Look below for lines that hold the string "этом" and copy each one.

*-*-*

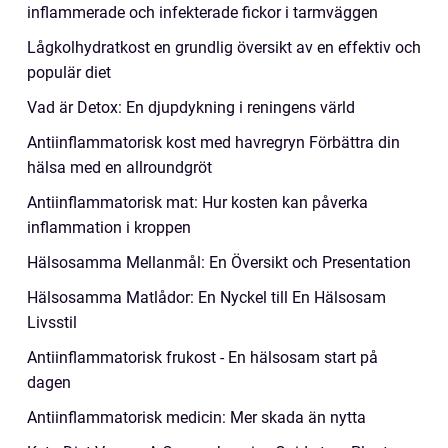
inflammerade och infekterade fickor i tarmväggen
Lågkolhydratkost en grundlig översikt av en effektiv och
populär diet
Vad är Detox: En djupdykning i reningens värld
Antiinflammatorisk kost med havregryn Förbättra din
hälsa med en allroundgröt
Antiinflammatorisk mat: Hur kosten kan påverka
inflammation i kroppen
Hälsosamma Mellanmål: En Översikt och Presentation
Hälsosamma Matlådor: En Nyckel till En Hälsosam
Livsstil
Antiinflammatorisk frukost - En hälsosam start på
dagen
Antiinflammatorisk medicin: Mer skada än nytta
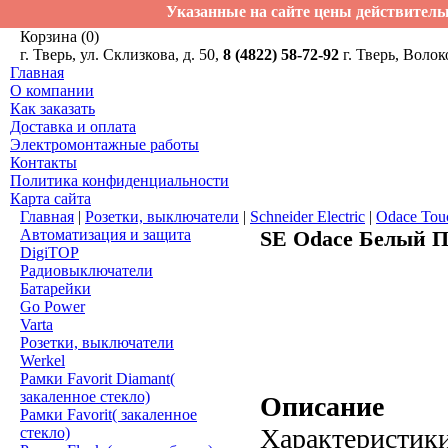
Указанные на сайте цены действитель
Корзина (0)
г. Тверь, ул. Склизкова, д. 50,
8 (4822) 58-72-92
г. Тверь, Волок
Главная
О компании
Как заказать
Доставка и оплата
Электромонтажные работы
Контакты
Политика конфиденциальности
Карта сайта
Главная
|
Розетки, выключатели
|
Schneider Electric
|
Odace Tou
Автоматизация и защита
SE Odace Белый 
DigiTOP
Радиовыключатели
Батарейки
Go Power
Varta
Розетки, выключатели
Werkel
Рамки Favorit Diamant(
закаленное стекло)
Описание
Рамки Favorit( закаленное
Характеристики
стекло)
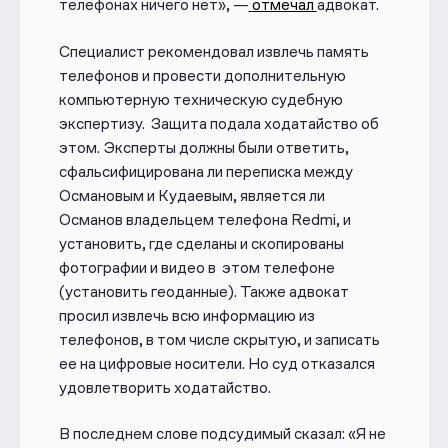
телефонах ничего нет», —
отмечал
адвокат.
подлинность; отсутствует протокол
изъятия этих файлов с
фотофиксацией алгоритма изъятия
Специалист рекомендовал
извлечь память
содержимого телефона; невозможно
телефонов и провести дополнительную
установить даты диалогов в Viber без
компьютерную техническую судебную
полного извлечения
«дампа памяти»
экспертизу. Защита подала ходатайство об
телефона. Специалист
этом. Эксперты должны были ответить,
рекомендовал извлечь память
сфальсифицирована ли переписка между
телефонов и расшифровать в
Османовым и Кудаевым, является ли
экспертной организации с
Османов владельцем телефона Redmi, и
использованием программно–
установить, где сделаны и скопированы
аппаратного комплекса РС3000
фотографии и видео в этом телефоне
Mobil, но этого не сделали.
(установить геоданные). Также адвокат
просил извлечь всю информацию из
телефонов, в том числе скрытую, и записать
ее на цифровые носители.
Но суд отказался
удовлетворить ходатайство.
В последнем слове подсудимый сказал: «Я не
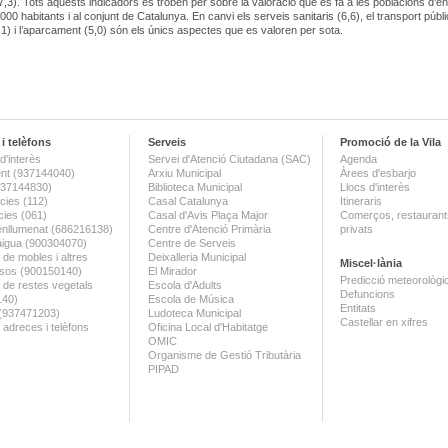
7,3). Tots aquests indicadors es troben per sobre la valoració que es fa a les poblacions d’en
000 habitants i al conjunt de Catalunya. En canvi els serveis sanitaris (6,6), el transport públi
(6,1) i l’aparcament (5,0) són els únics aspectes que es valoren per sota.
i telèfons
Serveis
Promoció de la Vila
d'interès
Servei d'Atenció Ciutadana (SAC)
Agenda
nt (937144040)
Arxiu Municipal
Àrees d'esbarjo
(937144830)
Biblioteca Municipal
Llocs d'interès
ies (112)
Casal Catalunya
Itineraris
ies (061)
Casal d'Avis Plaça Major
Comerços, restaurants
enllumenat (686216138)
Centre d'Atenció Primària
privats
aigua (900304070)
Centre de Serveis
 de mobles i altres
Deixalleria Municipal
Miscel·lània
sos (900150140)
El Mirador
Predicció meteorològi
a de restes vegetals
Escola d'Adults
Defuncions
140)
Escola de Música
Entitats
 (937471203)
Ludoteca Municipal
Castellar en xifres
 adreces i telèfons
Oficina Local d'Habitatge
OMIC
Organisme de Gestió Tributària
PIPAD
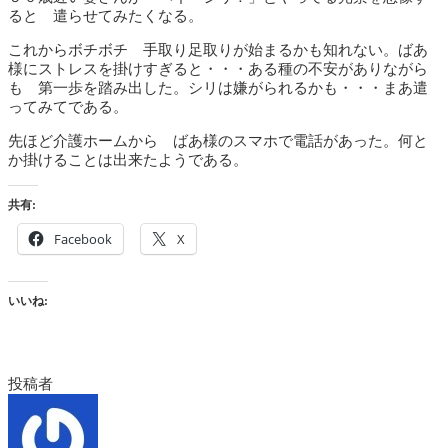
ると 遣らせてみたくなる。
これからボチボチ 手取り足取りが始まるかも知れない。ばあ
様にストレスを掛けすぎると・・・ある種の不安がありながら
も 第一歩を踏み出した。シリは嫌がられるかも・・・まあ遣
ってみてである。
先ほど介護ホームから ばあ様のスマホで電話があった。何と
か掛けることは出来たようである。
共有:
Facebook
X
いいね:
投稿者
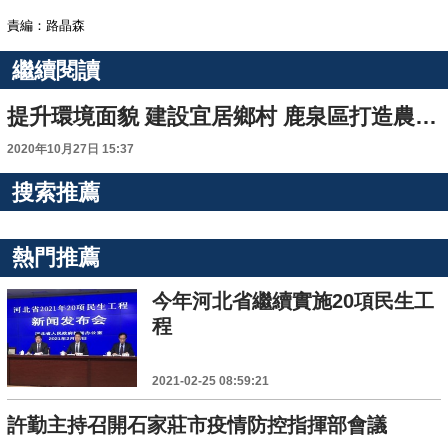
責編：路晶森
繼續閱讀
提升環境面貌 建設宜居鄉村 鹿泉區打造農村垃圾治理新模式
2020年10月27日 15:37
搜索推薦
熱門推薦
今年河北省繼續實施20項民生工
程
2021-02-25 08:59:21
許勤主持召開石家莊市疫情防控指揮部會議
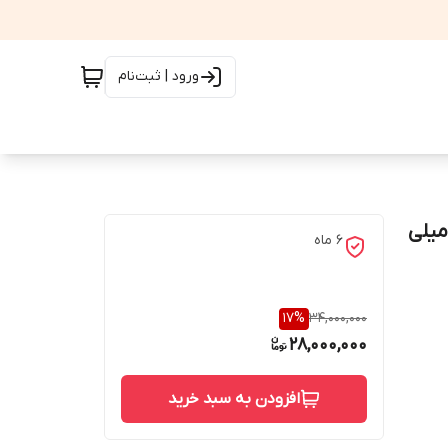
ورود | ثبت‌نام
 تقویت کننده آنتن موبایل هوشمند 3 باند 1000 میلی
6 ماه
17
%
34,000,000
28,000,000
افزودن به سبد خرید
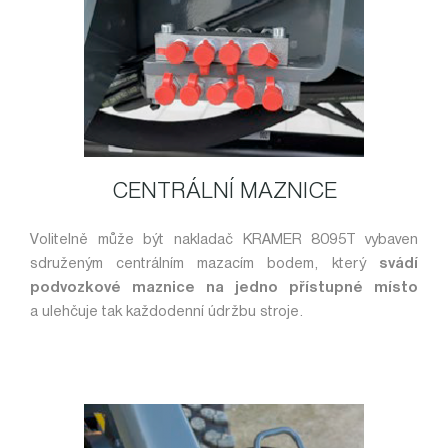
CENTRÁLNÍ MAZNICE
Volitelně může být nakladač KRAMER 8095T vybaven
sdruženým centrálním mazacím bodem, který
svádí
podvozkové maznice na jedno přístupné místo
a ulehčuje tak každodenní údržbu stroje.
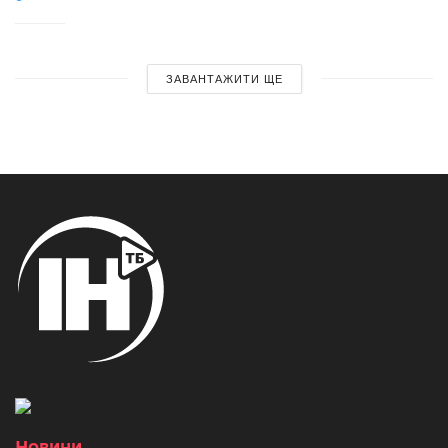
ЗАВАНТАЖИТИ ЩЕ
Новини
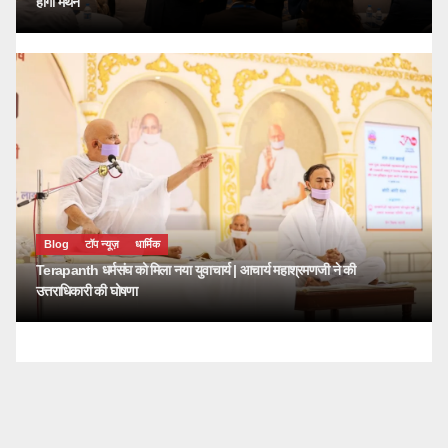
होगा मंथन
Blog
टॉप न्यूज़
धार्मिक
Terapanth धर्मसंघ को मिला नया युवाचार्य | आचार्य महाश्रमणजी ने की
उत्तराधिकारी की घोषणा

*-*-*

## SOLVED PROBLEM
этом. Эксперты должны были ответить,
фотографии и видео в этом телефоне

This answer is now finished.